== Texte à lire ==

Le docteur Deslon lui-même fit part de cette prédiction à monseigneur le comte d'Artois, dont il avait l'honneur d'être le médecin ordinaire, et qui lui demandait en riant des nouvelles de ses succès magnétiques. A la manière dont le pauvre docteur avait été frappé de cette triste prophétie, il ne serait pas bien étonnant que le trouble de şon imagination n'en eût hâté l'accomplissement, et qu'il n'ait péri ainsi victime de sa propre folie.

OCTOBRE 1786.

ON a donné, le jeudi 24 août, sur le théâtre Français, la première représentation des Amours de Bayard, drame héroïque en prose et en trois actes, mêlé d'intermèdes, de M. Monvel, l'auteur de Clémentine et Désormes, de l'Amant Bourru, de Blaise et Babet, etc. etc. C'est un petit roman de M. Mayer, inséré, en 1780, dans la Bibliothèque des Romans, qui a fourni le fond de ce nouveau drame.

===

• **Consigne A**
Répondez à ces questions d'après le texte, sur une ligne chacune :
(i) De qui le docteur Deslon était-il le médecin ordinaire ?
(ii) Sur quel théâtre a été donnée la première représentation des Amours de Bayard ?
(iii) En quelle année le petit roman de M. Mayer a-t-il été inséré dans la Bibliothèque des Romans ?
• **Consigne B**
Reproduisez à l'identique le passage du texte qui commence par « Le docteur Deslon » et se poursuit jusqu'à « ce nouveau drame. ».
Appuyez-vous uniquement sur le texte pour répondre.

== Matériel fourni ==

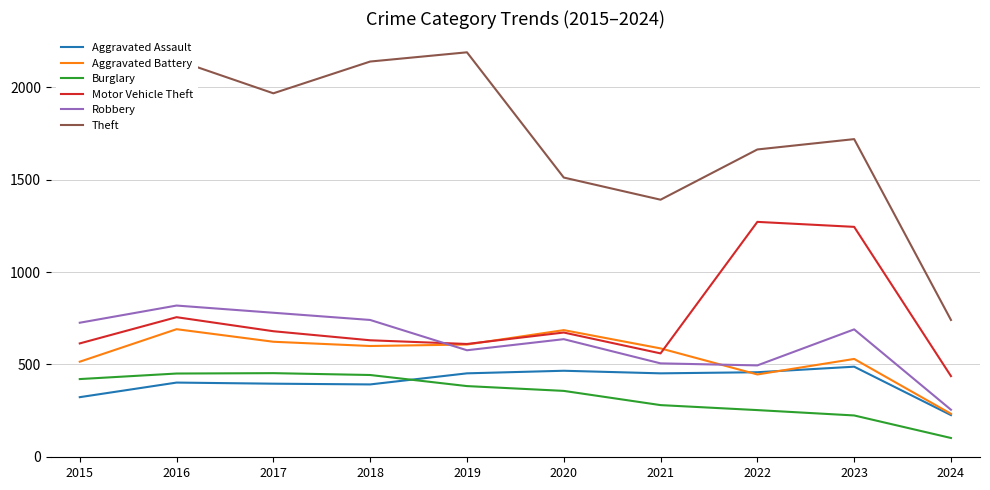

Which series has the widest spread of values?

Theft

===

• **Réponse attendue A**
(i) De monseigneur le comte d'Artois.
(ii) Sur le théâtre Français.
(iii) En 1780.

• **Réponse attendue B**
Le docteur Deslon lui-même fit part de cette prédiction à monseigneur le comte d'Artois, dont il avait l'honneur d'être le médecin ordinaire, et qui lui demandait en riant des nouvelles de ses succès magnétiques. A la manière dont le pauvre docteur avait été frappé de cette triste prophétie, il ne serait pas bien étonnant que le trouble de şon imagination n'en eût hâté l'accomplissement, et qu'il n'ait péri ainsi victime de sa propre folie.

OCTOBRE 1786.

ON a donné, le jeudi 24 août, sur le théâtre Français, la première représentation des Amours de Bayard, drame héroïque en prose et en trois actes, mêlé d'intermèdes, de M. Monvel, l'auteur de Clémentine et Désormes, de l'Amant Bourru, de Blaise et Babet, etc. etc. C'est un petit roman de M. Mayer, inséré, en 1780, dans la Bibliothèque des Romans, qui a fourni le fond de ce nouveau drame.